■ INFORMATION PROVIDED:
=====

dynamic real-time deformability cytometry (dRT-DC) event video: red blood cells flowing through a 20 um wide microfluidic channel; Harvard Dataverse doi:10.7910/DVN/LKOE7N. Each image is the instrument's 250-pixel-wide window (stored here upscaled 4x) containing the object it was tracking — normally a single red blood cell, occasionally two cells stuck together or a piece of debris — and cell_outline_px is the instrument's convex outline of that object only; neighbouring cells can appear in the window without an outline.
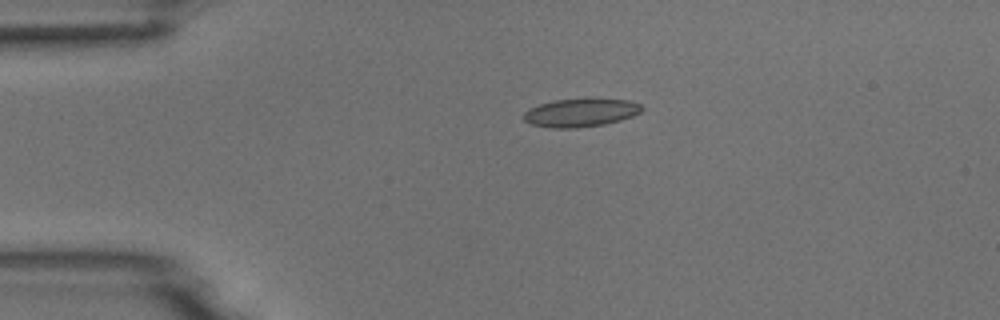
{"species": "common noctule bat (a hibernating species)", "species_latin": "Nyctalus noctula", "temperature_condition": "room temperature", "stored_images_in_passage": 5, "camera_frame_rate_fps": 3000, "um_per_image_px": 0.085, "animal": {"sex": "male", "body_mass_g": 18.8}, "frame": {"image": 1, "passage_image": 3, "time_ms": 2.333, "image_size_px": [1000, 320], "cell_outline_px": [[644, 108], [640, 112], [632, 116], [620, 120], [604, 124], [576, 128], [552, 128], [532, 124], [524, 120], [524, 112], [528, 108], [552, 100], [592, 96], [628, 100], [640, 104]], "centroid_in_image_um": [49.38, 9.53], "position_along_channel_um": 35.6, "area_um2": 20.11}}
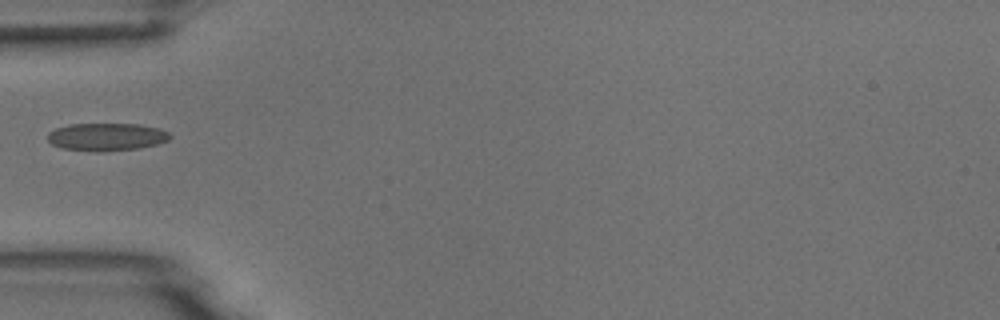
{"frame": {"image": 2, "passage_image": 4, "time_ms": 4.333, "image_size_px": [1000, 320], "cell_outline_px": [[172, 136], [168, 140], [156, 144], [136, 148], [64, 148], [52, 144], [48, 140], [48, 132], [56, 128], [68, 124], [140, 124], [160, 128], [168, 132]], "centroid_in_image_um": [9.09, 11.56], "position_along_channel_um": 75.9, "area_um2": 18.61}}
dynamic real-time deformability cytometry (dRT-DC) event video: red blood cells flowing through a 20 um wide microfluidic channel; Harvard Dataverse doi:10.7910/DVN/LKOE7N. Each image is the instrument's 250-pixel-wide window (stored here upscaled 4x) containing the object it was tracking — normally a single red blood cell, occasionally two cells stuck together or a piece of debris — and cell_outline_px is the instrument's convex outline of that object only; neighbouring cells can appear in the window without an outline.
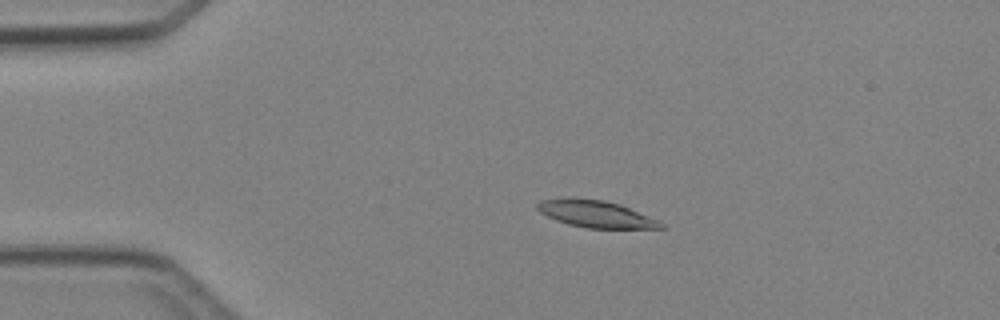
{"species": "Egyptian fruit bat (a non-hibernating species)", "species_latin": "Rousettus aegyptiacus", "temperature_condition": "cold", "stored_images_in_passage": 5, "camera_frame_rate_fps": 3000, "um_per_image_px": 0.085, "animal": {"sex": "female"}, "frame": {"image": 1, "passage_image": 4, "time_ms": 3.333, "image_size_px": [1000, 320], "cell_outline_px": [[668, 228], [588, 228], [568, 224], [556, 220], [540, 212], [536, 208], [536, 204], [540, 200], [564, 196], [572, 196], [604, 200], [620, 204], [660, 220]], "centroid_in_image_um": [50.63, 18.16], "position_along_channel_um": 34.4, "area_um2": 19.88}}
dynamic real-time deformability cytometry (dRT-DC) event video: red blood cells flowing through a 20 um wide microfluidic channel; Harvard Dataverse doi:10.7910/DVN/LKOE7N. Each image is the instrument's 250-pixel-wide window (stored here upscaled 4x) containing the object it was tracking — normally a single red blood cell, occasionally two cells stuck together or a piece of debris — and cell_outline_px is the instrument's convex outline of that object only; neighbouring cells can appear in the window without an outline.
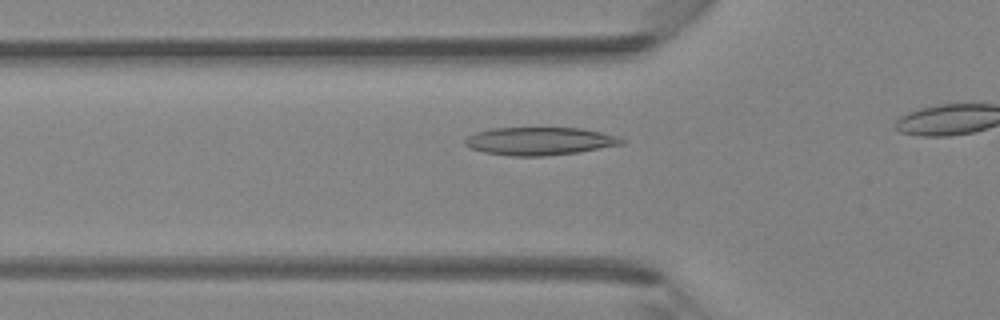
{"species": "Egyptian fruit bat (a non-hibernating species)", "species_latin": "Rousettus aegyptiacus", "temperature_condition": "room temperature", "stored_images_in_passage": 15, "camera_frame_rate_fps": 3000, "um_per_image_px": 0.085, "animal": {"sex": "female"}, "frame": {"image": 1, "passage_image": 11, "time_ms": 3.333, "image_size_px": [1000, 320], "cell_outline_px": [[628, 140], [624, 144], [576, 152], [544, 156], [512, 156], [484, 152], [472, 148], [464, 144], [464, 140], [468, 136], [476, 132], [492, 128], [580, 128], [620, 136]], "centroid_in_image_um": [45.9, 11.99], "position_along_channel_um": 79.9, "area_um2": 25.43}}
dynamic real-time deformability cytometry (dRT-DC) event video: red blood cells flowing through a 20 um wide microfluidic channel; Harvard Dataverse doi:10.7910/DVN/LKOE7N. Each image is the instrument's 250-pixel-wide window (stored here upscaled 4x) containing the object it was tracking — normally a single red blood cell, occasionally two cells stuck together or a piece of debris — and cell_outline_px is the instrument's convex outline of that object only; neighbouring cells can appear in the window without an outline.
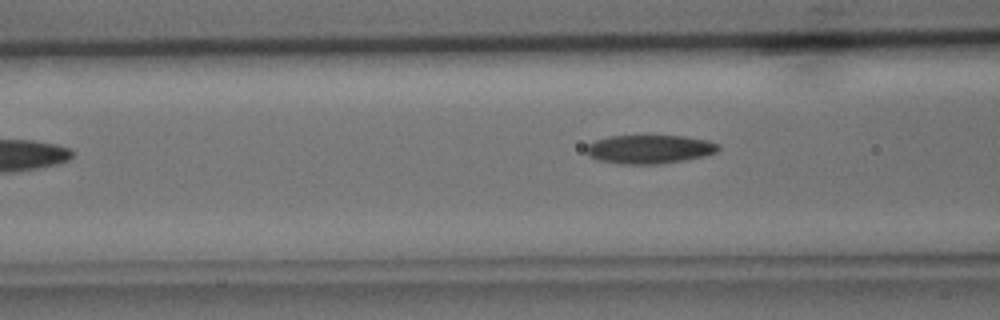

=====

■ WHAT YOU HAVE TO DO: Reproduce the material in full, word for word, and omit the pictures.

■ ANSWER TO THIS TASK:
dynamic real-time deformability cytometry (dRT-DC) event video: red blood cells flowing through a 20 um wide microfluidic channel; Harvard Dataverse doi:10.7910/DVN/LKOE7N. Each image is the instrument's 250-pixel-wide window (stored here upscaled 4x) containing the object it was tracking — normally a single red blood cell, occasionally two cells stuck together or a piece of debris — and cell_outline_px is the instrument's convex outline of that object only; neighbouring cells can appear in the window without an outline.
{"species": "common noctule bat (a hibernating species)", "species_latin": "Nyctalus noctula", "temperature_condition": "room temperature", "stored_images_in_passage": 5, "camera_frame_rate_fps": 3000, "um_per_image_px": 0.085, "animal": {"sex": "male", "body_mass_g": 18.8}, "frame": {"image": 1, "passage_image": 3, "time_ms": 2.333, "image_size_px": [1000, 320], "cell_outline_px": [[644, 108], [640, 112], [632, 116], [620, 120], [604, 124], [576, 128], [552, 128], [532, 124], [524, 120], [524, 112], [528, 108], [552, 100], [592, 96], [628, 100], [640, 104]], "centroid_in_image_um": [49.38, 9.53], "position_along_channel_um": 35.6, "area_um2": 20.11}}
{"frame": {"image": 2, "passage_image": 4, "time_ms": 4.333, "image_size_px": [1000, 320], "cell_outline_px": [[172, 136], [168, 140], [156, 144], [136, 148], [64, 148], [52, 144], [48, 140], [48, 132], [56, 128], [68, 124], [140, 124], [160, 128], [168, 132]], "centroid_in_image_um": [9.09, 11.56], "position_along_channel_um": 75.9, "area_um2": 18.61}}
dynamic real-time deformability cytometry (dRT-DC) event video: red blood cells flowing through a 20 um wide microfluidic channel; Harvard Dataverse doi:10.7910/DVN/LKOE7N. Each image is the instrument's 250-pixel-wide window (stored here upscaled 4x) containing the object it was tracking — normally a single red blood cell, occasionally two cells stuck together or a piece of debris — and cell_outline_px is the instrument's convex outline of that object only; neighbouring cells can appear in the window without an outline.
{"species": "Egyptian fruit bat (a non-hibernating species)", "species_latin": "Rousettus aegyptiacus", "temperature_condition": "cold", "stored_images_in_passage": 5, "camera_frame_rate_fps": 3000, "um_per_image_px": 0.085, "animal": {"sex": "female"}, "frame": {"image": 1, "passage_image": 4, "time_ms": 3.333, "image_size_px": [1000, 320], "cell_outline_px": [[668, 228], [588, 228], [568, 224], [556, 220], [540, 212], [536, 208], [536, 204], [540, 200], [564, 196], [572, 196], [604, 200], [620, 204], [660, 220]], "centroid_in_image_um": [50.63, 18.16], "position_along_channel_um": 34.4, "area_um2": 19.88}}
dynamic real-time deformability cytometry (dRT-DC) event video: red blood cells flowing through a 20 um wide microfluidic channel; Harvard Dataverse doi:10.7910/DVN/LKOE7N. Each image is the instrument's 250-pixel-wide window (stored here upscaled 4x) containing the object it was tracking — normally a single red blood cell, occasionally two cells stuck together or a piece of debris — and cell_outline_px is the instrument's convex outline of that object only; neighbouring cells can appear in the window without an outline.
{"species": "Egyptian fruit bat (a non-hibernating species)", "species_latin": "Rousettus aegyptiacus", "temperature_condition": "room temperature", "stored_images_in_passage": 15, "camera_frame_rate_fps": 3000, "um_per_image_px": 0.085, "animal": {"sex": "female"}, "frame": {"image": 1, "passage_image": 11, "time_ms": 3.333, "image_size_px": [1000, 320], "cell_outline_px": [[628, 140], [624, 144], [576, 152], [544, 156], [512, 156], [484, 152], [472, 148], [464, 144], [464, 140], [468, 136], [476, 132], [492, 128], [580, 128], [620, 136]], "centroid_in_image_um": [45.9, 11.99], "position_along_channel_um": 79.9, "area_um2": 25.43}}
dynamic real-time deformability cytometry (dRT-DC) event video: red blood cells flowing through a 20 um wide microfluidic channel; Harvard Dataverse doi:10.7910/DVN/LKOE7N. Each image is the instrument's 250-pixel-wide window (stored here upscaled 4x) containing the object it was tracking — normally a single red blood cell, occasionally two cells stuck together or a piece of debris — and cell_outline_px is the instrument's convex outline of that object only; neighbouring cells can appear in the window without an outline.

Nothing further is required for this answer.